• Data records:
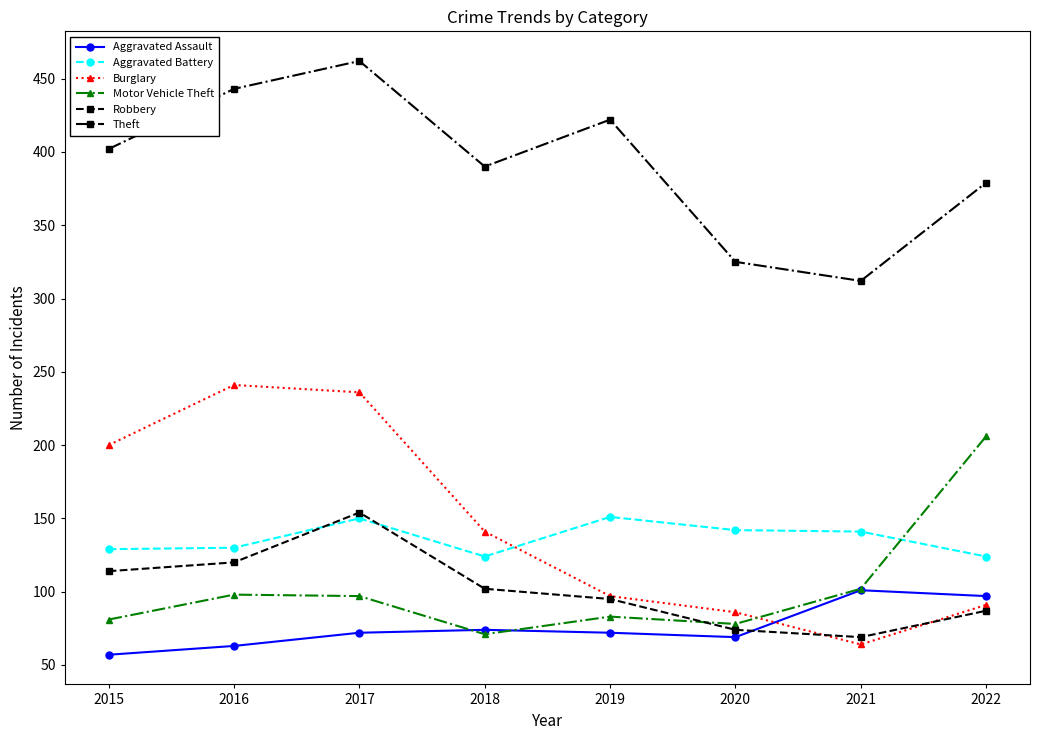

How many interior local peaks does the Theft series have?

2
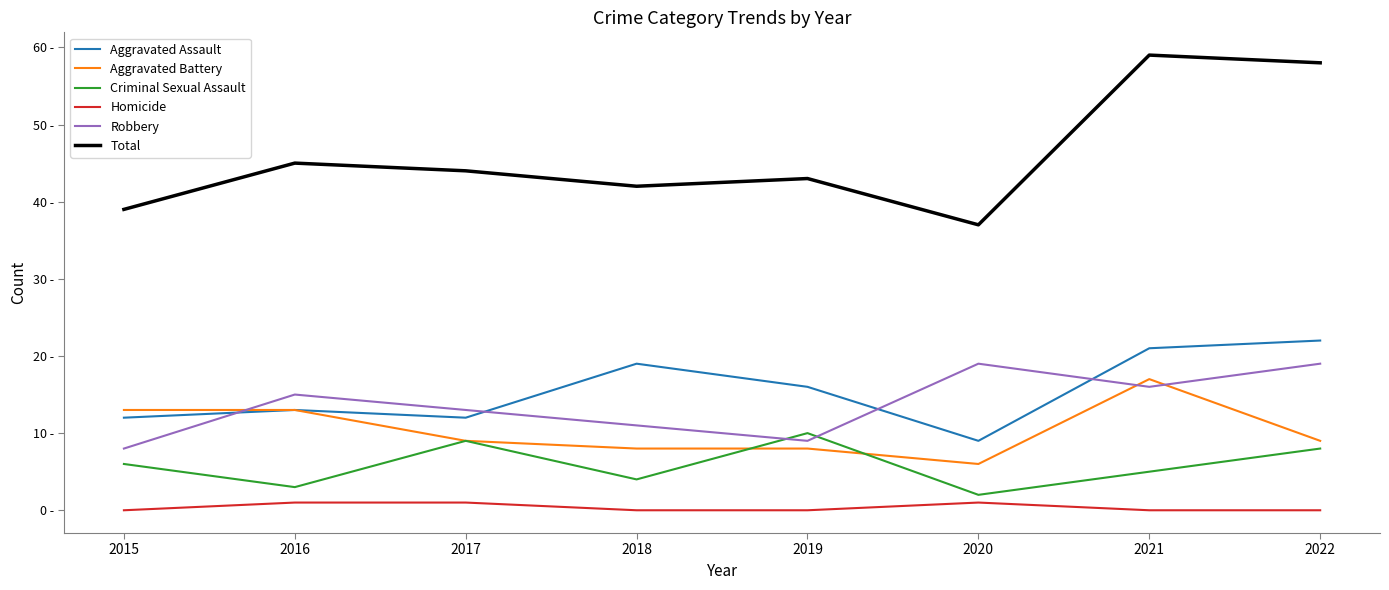

Is this an area chart (filled region under the line)?

No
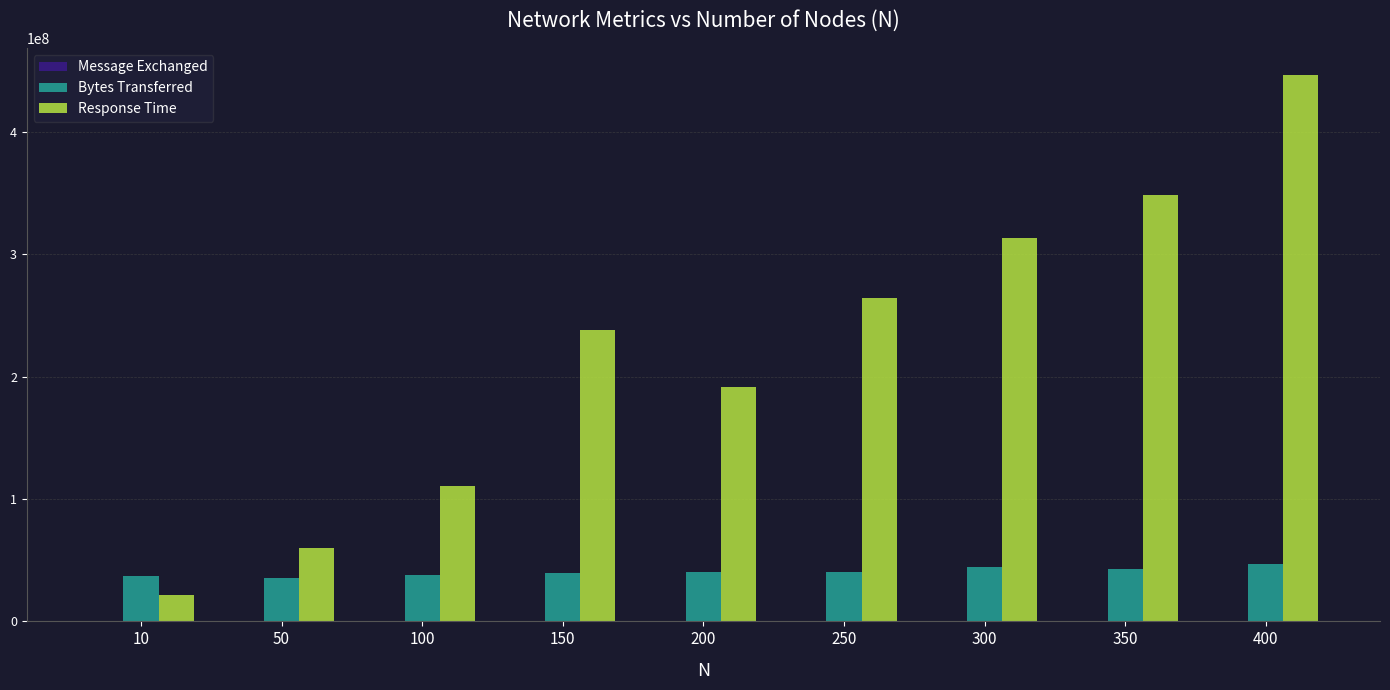

What is the highest value of the Response Time series?

446361428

• Task objective:
Retype every one of the records above word for word, leaving out the pictures.

• Task result:
How many interior local peaks does the Theft series have?

2

Is this an area chart (filled region under the line)?

No

What is the highest value of the Response Time series?

446361428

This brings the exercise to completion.